Dédié à Roger Caillois, ce livre est beau comme un palimpseste. « Presque tout est collage, textuel et graphique dans Le nouveau roman, dit l’un de ses traducteurs. A tel point qu’il est parfois difficile de faire la part de ce qui est cité et de ce qui est de sa main et de quelle main il s’agit car l’auteur est pluriel ». On ne s’étonnera pas de sa proximité avec Jean Tardieu, ce jongleur de mots, et des nombreux emprunts faits à ses textes. Tout lecteur de Nouveau roman est forcément un joueur. D’autant que le livre, plein de surprises graphiques, est un drôle d’objet que l’on peut lire dans tous les sens, par tous les bouts et ouvrir m’importe où.

Le livre s’ouvre par des « Réponses à des problèmes posés par Jean Tardieu », la réponse consistant souvent à traduire en espagnol les mots de Tardieu et parfois à en inverser l’ordre.
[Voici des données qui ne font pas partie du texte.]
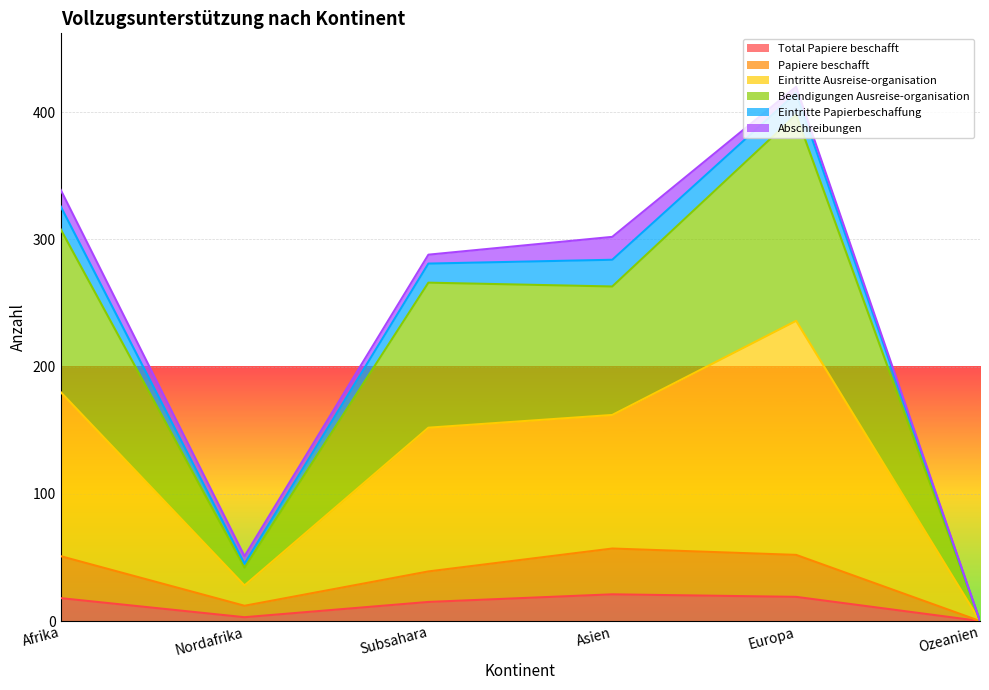

Between Afrika and Subsahara, which is larger?

Afrika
Juan Luis Martinez interpelle son collègue français dans une seconde partie  : « Tardieu, supposez que l’ESPACE et le TEMPS sont les deux verres d’une paire de lunettes. QUE SE PASSE-T-IL SI VOUS COUVREZ OU FERMEZ UN ŒIL ? ». Ou bien via ce petit traité de parapsychologie : « Tardieu, vous avez été un chat et vous avez eu une maîtresse. VOUS VOUS AIMIEZ BEAUCOUP. CENT ANS ONT PASSE DEPUIS CETTE DERNIÈRE VIE. Maintenant vous êtes la maîtresse et c’est elle votre chat. COMMENT FAITES-VOUS POUR VOUS RECONNAÎTRE ? »

Troisième partie des réjouissances « Devoirs d’arithmétique ». Par exemple : si l’on multiplie 4 tigres du Bengale par 8 serpents à sonnettes, qu’obtient on ? Les 32 dents de l’Homo Sapiens, bien sûr. Suivront « l ‘espace et le temps », « la zoologie », « la littérature » (je vous recommande « la page blanche » ou « les méditations sur René Magritte » dédiées à Michel Foucault) et enfin septième et dernière partie «  le désordre des sens » avant « un épigraphe pour un livre condamné : (la politique) ».
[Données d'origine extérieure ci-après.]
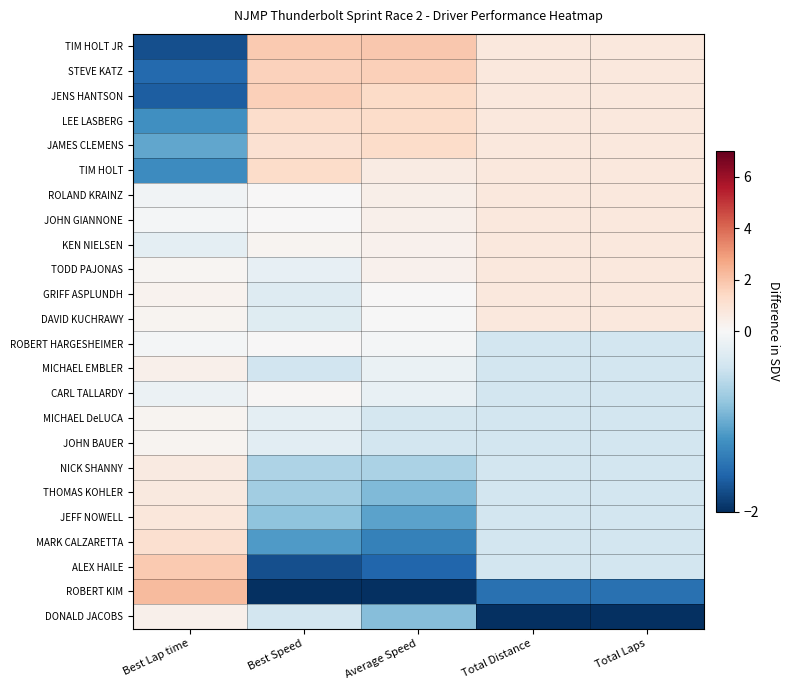

Reading right to left, list all the values displayed in this chart.

TIM HOLT JR: Total Laps=0.7	Total Distance=0.7	Average Speed=1.9	Best Speed=1.8	Best Lap time=-1.8
STEVE KATZ: Total Laps=0.7	Total Distance=0.7	Average Speed=1.7	Best Speed=1.6	Best Lap time=-1.6
JENS HANTSON: Total Laps=0.7	Total Distance=0.7	Average Speed=1.3	Best Speed=1.7	Best Lap time=-1.6
LEE LASBERG: Total Laps=0.7	Total Distance=0.7	Average Speed=1.3	Best Speed=1.2	Best Lap time=-1.2
JAMES CLEMENS: Total Laps=0.7	Total Distance=0.7	Average Speed=1.3	Best Speed=1.0	Best Lap time=-1.0
TIM HOLT: Total Laps=0.7	Total Distance=0.7	Average Speed=0.6	Best Speed=1.3	Best Lap time=-1.3
ROLAND KRAINZ: Total Laps=0.7	Total Distance=0.7	Average Speed=0.4	Best Speed=0.0	Best Lap time=-0.1
JOHN GIANNONE: Total Laps=0.7	Total Distance=0.7	Average Speed=0.4	Best Speed=0.0	Best Lap time=-0.0
KEN NIELSEN: Total Laps=0.7	Total Distance=0.7	Average Speed=0.3	Best Speed=0.2	Best Lap time=-0.2
TODD PAJONAS: Total Laps=0.7	Total Distance=0.7	Average Speed=0.3	Best Speed=-0.2	Best Lap time=0.1
GRIFF ASPLUNDH: Total Laps=0.7	Total Distance=0.7	Average Speed=0.0	Best Speed=-0.3	Best Lap time=0.2
DAVID KUCHRAWY: Total Laps=0.7	Total Distance=0.7	Average Speed=-0.0	Best Speed=-0.2	Best Lap time=0.2
ROBERT HARGESHEIMER: Total Laps=-0.4	Total Distance=-0.4	Average Speed=-0.0	Best Speed=0.0	Best Lap time=-0.0
MICHAEL EMBLER: Total Laps=-0.4	Total Distance=-0.4	Average Speed=-0.1	Best Speed=-0.4	Best Lap time=0.4
CARL TALLARDY: Total Laps=-0.4	Total Distance=-0.4	Average Speed=-0.1	Best Speed=0.1	Best Lap time=-0.1
MICHAEL DeLUCA: Total Laps=-0.4	Total Distance=-0.4	Average Speed=-0.4	Best Speed=-0.2	Best Lap time=0.2
JOHN BAUER: Total Laps=-0.4	Total Distance=-0.4	Average Speed=-0.4	Best Speed=-0.2	Best Lap time=0.2
NICK SHANNY: Total Laps=-0.4	Total Distance=-0.4	Average Speed=-0.6	Best Speed=-0.6	Best Lap time=0.6
THOMAS KOHLER: Total Laps=-0.4	Total Distance=-0.4	Average Speed=-0.9	Best Speed=-0.7	Best Lap time=0.7
JEFF NOWELL: Total Laps=-0.4	Total Distance=-0.4	Average Speed=-1.1	Best Speed=-0.8	Best Lap time=0.8
MARK CALZARETTA: Total Laps=-0.4	Total Distance=-0.4	Average Speed=-1.3	Best Speed=-1.1	Best Lap time=1.1
ALEX HAILE: Total Laps=-0.4	Total Distance=-0.4	Average Speed=-1.6	Best Speed=-1.8	Best Lap time=1.8
ROBERT KIM: Total Laps=-1.5	Total Distance=-1.5	Average Speed=-2.0	Best Speed=-2.2	Best Lap time=2.2
DONALD JACOBS: Total Laps=-3.7	Total Distance=-3.7	Average Speed=-0.9	Best Speed=-0.4	Best Lap time=0.4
Glissé dans le livre, un épais appendice où les traducteurs signent plusieurs approches précises et savantes de cette « œuvre singulière » et ils sourcent les citations et les images de ce bel ouvrage dont tout, jusqu’aux rabats et à la quatrième de couverture, est un délice.
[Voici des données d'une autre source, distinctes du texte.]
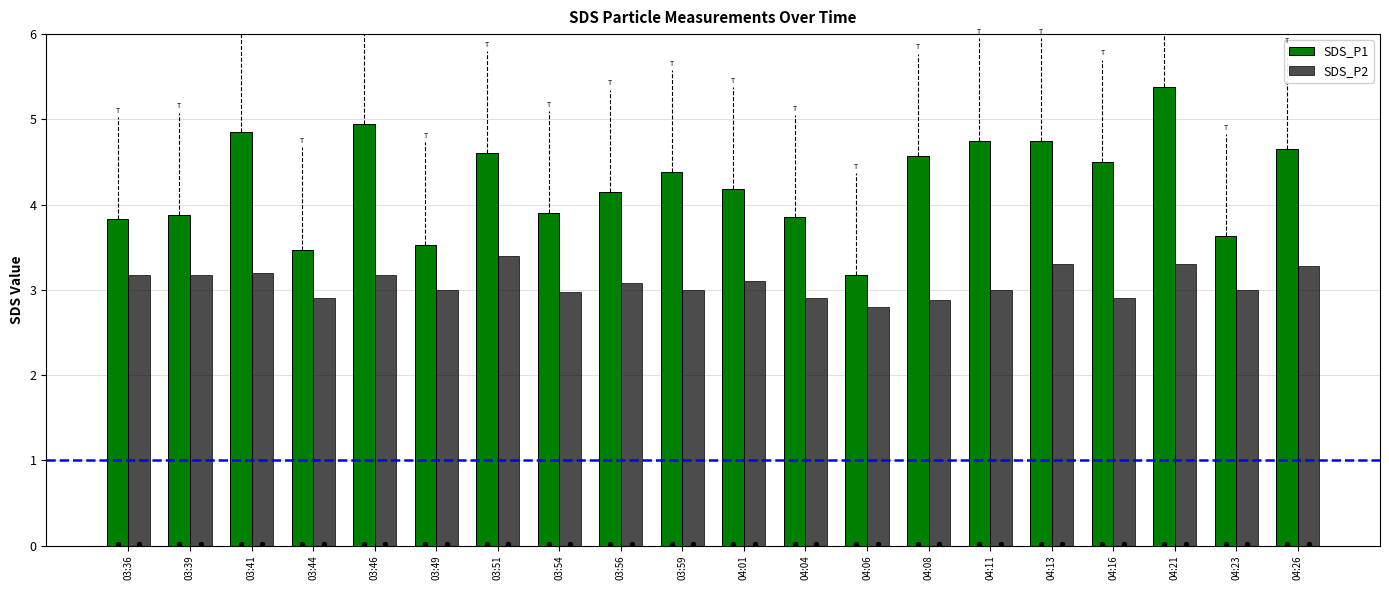

At which category is the sum across all series the highest?

04:21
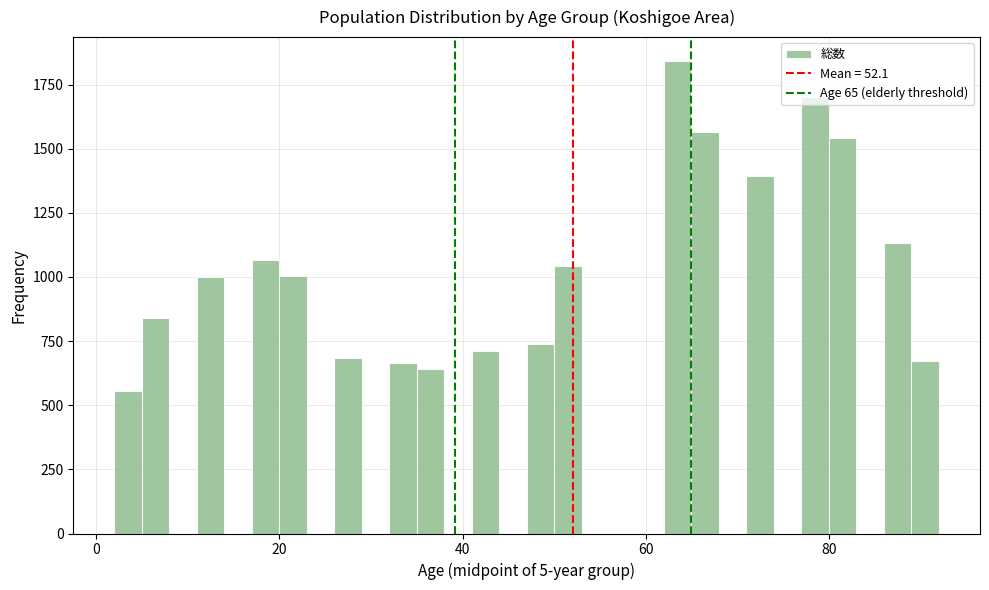

Around what value on the x-axis is the tallest bar? Give the approximate position of its centre, as read against the axis.

64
Tous les poètes habitent à Valparaiso, Avignon Off, Théâtre transversal, 11h, du 7 au 25 juillet (sf mercredi)

Le nouveau roman par Juan Luis Martinez, édition en (presque) fac-similé traduit de l’espagnol (Chili) par Pedro Araya Riquelme, Guillaume Contré, Bastien Gallet, Viviana Méendez Moya et Aurélien Talbot. Editions MF, 35 €.